I have the problem with passing by reference std::string to function in dll.

This is function call:

CAFC AFCArchive;

std::string sSSS = std::string("data\\gtasa.afc");

AFCER_PRINT_RET(AFCArchive.OpenArchive(sSSS.c_str()));
//AFCER_PRINT_RET(AFCArchive.OpenArchive(sSSS));
//AFCER_PRINT_RET(AFCArchive.OpenArchive("data\\gtasa.afc"));

This is function header:

#define AFCLIBDLL_API __declspec(dllimport) 
AFCLIBDLL_API EAFCErrors CAFC::OpenArchive(std::string const &_sFileName);

I try to debug pass-by-step through calling the function and look at _sFileName value inside function.

_sFileName in function sets any value(for example, t4gs..\n\t).

I try to detect any heap corruption, but compiler says, that there is no error.

DLL has been compiled in debug settings. .exe programm compiled in debug too.

What's wrong?? Help..!

P.S. I used Visual Studio 2013. WinApp.

EDIT

I have change header of func to this code:

AFCLIBDLL_API EAFCErrors CAFC::CreateArchive(char const *const _pArchiveName)
{
    std::string _sArchiveName(_pArchiveName);
    ...

I really don't know, how to fix this bug...

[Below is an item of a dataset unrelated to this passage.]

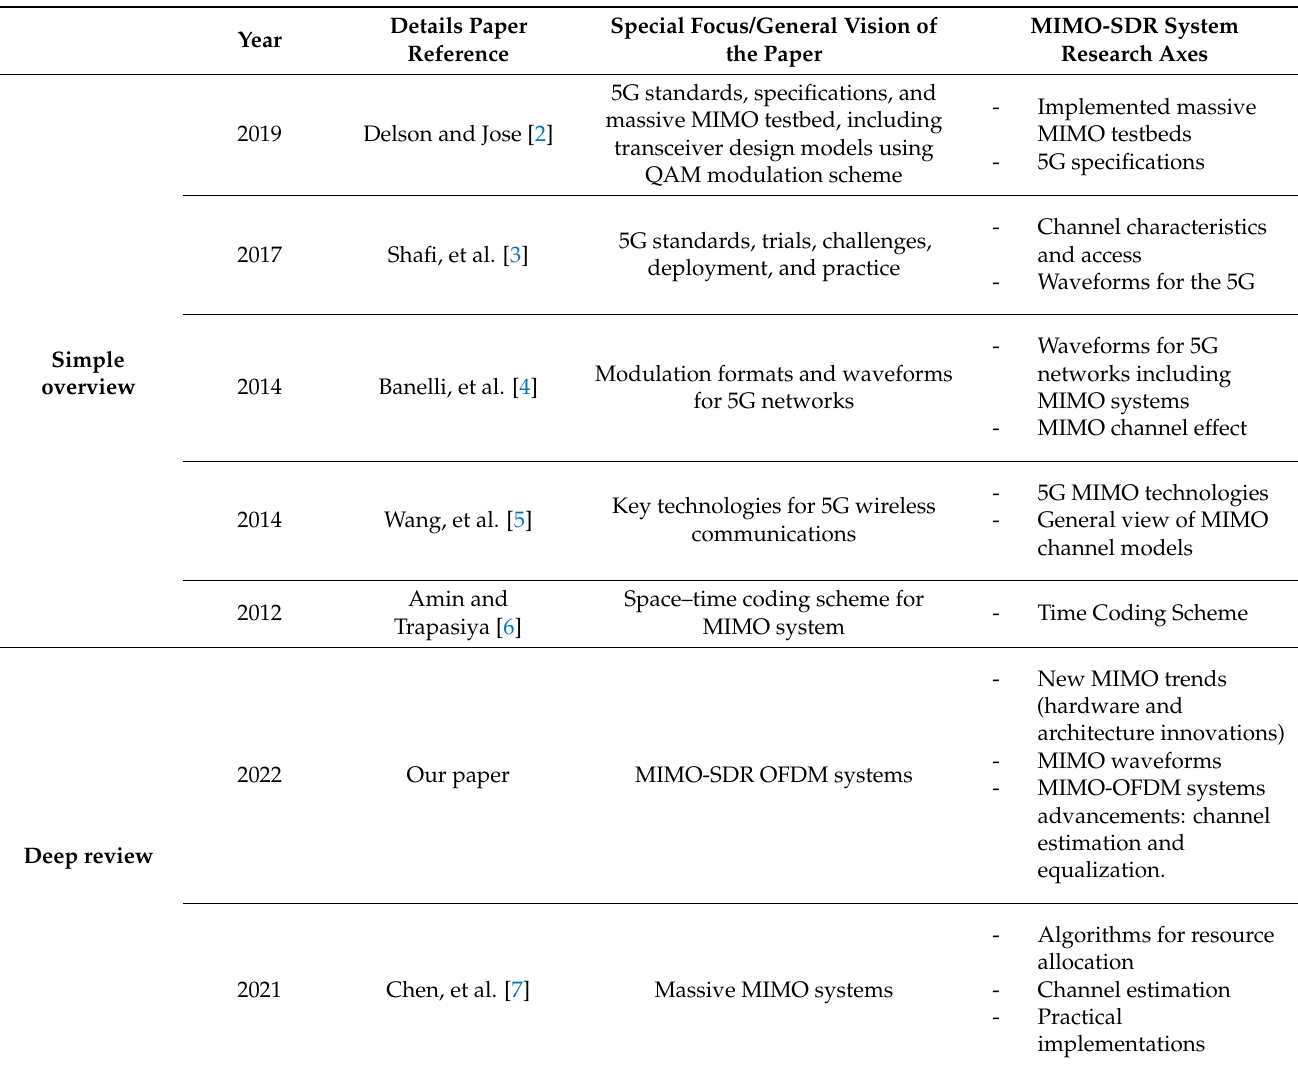
Table 1. Review paper concerning MIMO-SDR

About heap: it is allocated in virtual memory of our process, right? In this case, shared virtual memory is common.

like image 995
Aleksey Avatar asked Mar 09 '14 06:03

Aleksey


1 Answers

The issue has little to do with STL, and everything to do with passing objects across application boundaries.

1) The DLL and the EXE must be compiled with the same project settings. You must do this so that the struct alignment and packing are the same, the members and member functions do not have different behavior, and even more subtle, the low-level implementation of a reference and reference parameters is exactly the same.

2) The DLL and the EXE must use the same runtime heap. To do this, you must use the DLL version of the runtime library.

You would have encountered the same problem if you created a class that does similar things (in terms of memory management) as std::string.

Probably the reason for the memory corruption is that the object in question (std::string in this case) allocates and manages dynamically allocated memory. If the application uses one heap, and the DLL uses another heap, how is that going to work if you instantiated the std::string in say, the DLL, but the application is resizing the string (meaning a memory allocation could occur)?